INSTRUCTIONS FOR THE TASK. Give back a single figure: the number of lines in the entries below that contain "device".

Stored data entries
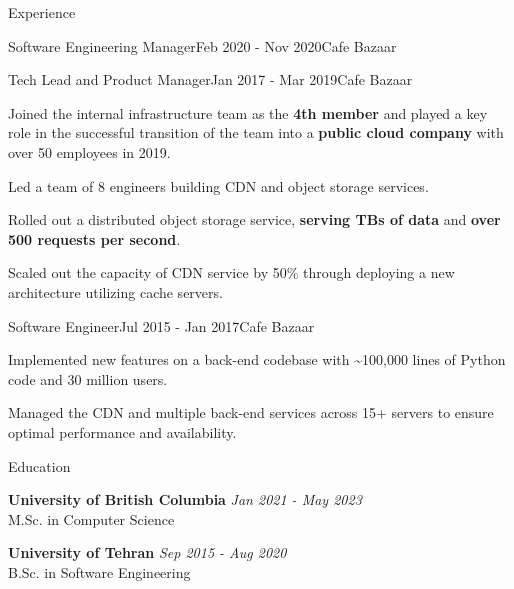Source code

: \documentclass[
	10pt, %
]{resume} %
\begin{document}
\begin{rSection}{Experience}
\begin{rSubsection}{Software Engineering Manager}{Feb 2020 - Nov 2020}{Cafe Bazaar}{}
  \end{rSubsection}

  \begin{rSubsection}{Tech Lead and Product Manager}{Jan 2017 - Mar 2019}{Cafe Bazaar}{}

    \item Joined the internal infrastructure team as the \textbf{4th member} and played a
      key role in the successful transition of the team into a \textbf{public cloud
      company} with over 50 employees in 2019.

    \item Led a team of 8 engineers building CDN and object storage services.

    \item Rolled out a distributed object storage service, \textbf{serving
      TBs of data} and \textbf{over 500 requests per second}.

    \item Scaled out the capacity of CDN service by 50\% through deploying a new
      architecture utilizing cache servers.

  \end{rSubsection}

  \begin{rSubsection}{Software Engineer}{Jul 2015 - Jan 2017}{Cafe Bazaar}{}
    
    \item Implemented new features on a back-end codebase with \textasciitilde 100,000 lines
      of Python code and 30 million users.

    \item Managed the CDN and multiple back-end services across 15+ servers to
      ensure optimal performance and availability.

  \end{rSubsection}

\end{rSection}


\begin{rSection}{Education}
	
  \textbf{University of British Columbia} \hfill \textit{Jan 2021 - May 2023} \\ 
	M.Sc. in Computer Science

  \textbf{University of Tehran} \hfill \textit{Sep 2015 - Aug 2020} \\ 
	B.Sc. in Software Engineering
\end{rSection}
\end{document}
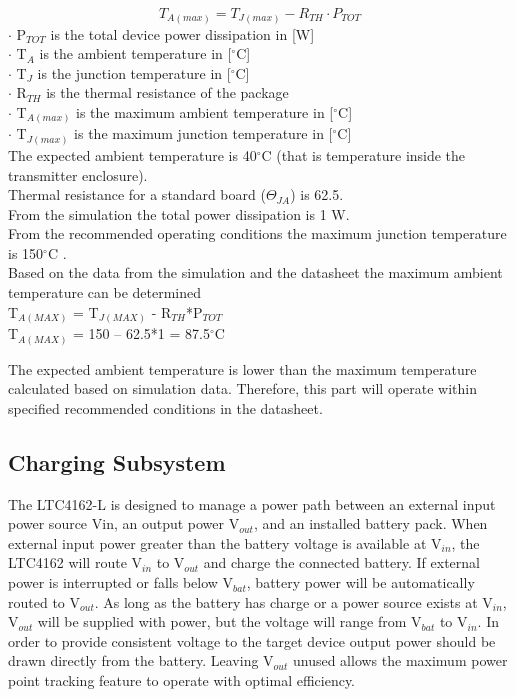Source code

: \documentclass[12pt]{article}
\begin{document}
\begin{equation}
T_{A(max)} = T_{J(max)} - R_{TH} \cdot P_{TOT}
\end{equation}
\noindent
$\cdot $ P$_{TOT}$ is the total device power dissipation in [W]
\\
\noindent
$\cdot $ T$_A$ is the ambient temperature in [$^\circ$C]
\\
\noindent
$\cdot $ T$_J$ is the junction temperature in [$^\circ$C]
\\
\noindent
$\cdot $ R$_{TH}$ is the thermal resistance of the package 
\\
\noindent
$\cdot $ T$_{A(max)}$ is the maximum ambient temperature in [$^\circ$C]
\\
\noindent
$\cdot $ T$_{J(max)}$ is the maximum junction temperature in [$^\circ$C]
\\

\noindent
The expected ambient temperature is 40$^\circ$C (that is temperature inside the transmitter enclosure).\\
Thermal resistance for a standard board ($\Theta_{JA}$) is 62.5 \cite{TPS54160}.\\
From the simulation the total power dissipation is 1 W.\\
From the recommended operating conditions the maximum junction temperature is 150$^\circ$C \cite{TPS54160}.\\
Based on the data from the simulation and the datasheet the maximum ambient temperature can be determined\\
T$_{A(MAX)}$ = T$_{J(MAX)}$ - R$_{TH}$*P$_{TOT}$ \\
T$_{A(MAX)}$ = 150 – 62.5*1 = 87.5$^\circ$C

\hfill
\pagebreak
\hfill

\indent
The expected ambient temperature is lower than the maximum temperature calculated based on simulation data. Therefore, this part will operate within specified recommended conditions in the datasheet.

\subsection{Charging Subsystem}

\indent \indent
The LTC4162-L is designed to manage a power path between an external input power source Vin, an output power V$_{out}$, and an installed battery pack. When external input power greater than the battery voltage is available at V$_{in}$, the LTC4162 will route V$_{in}$ to V$_{out}$ and charge the connected battery. If external power is interrupted or falls below V$_{bat}$, battery power will be automatically routed to V$_{out}$. As long as the battery has charge or a power source exists at V$_{in}$, V$_{out}$ will be supplied with power, but the voltage will range from V$_{bat}$ to V$_{in}$. In order to provide consistent voltage to the target device output power should be drawn directly from the battery. Leaving V$_{out}$ unused allows the maximum power point tracking feature to operate with optimal efficiency.\\
\end{document}
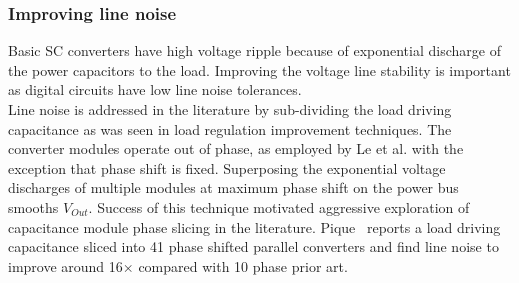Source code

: \documentclass[letterpaper,twocolumn,10pt]{article}
\begin{document}
\subsubsection{Improving line noise }
Basic SC converters have high voltage ripple because of exponential discharge of the power capacitors to the load. Improving the voltage line stability is important as digital circuits have low line noise tolerances.\\ 
Line noise is addressed in the literature by sub-dividing the load driving capacitance as was seen in load regulation improvement techniques. The converter modules operate out of phase, as employed by Le et al. \cite{Phuck2010} with the exception that phase shift is fixed. Superposing the exponential voltage discharges of multiple modules at maximum phase shift on the power bus smooths $V_{Out}$. Success of this technique motivated aggressive exploration of capacitance module phase slicing in the literature. Pique~\cite{Pique2012} reports a load driving capacitance sliced into 41 phase shifted parallel converters and find line noise to improve around 16$\times$ compared with 10 phase prior art.\\ 
\end{document}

ANSWER SPACE. 2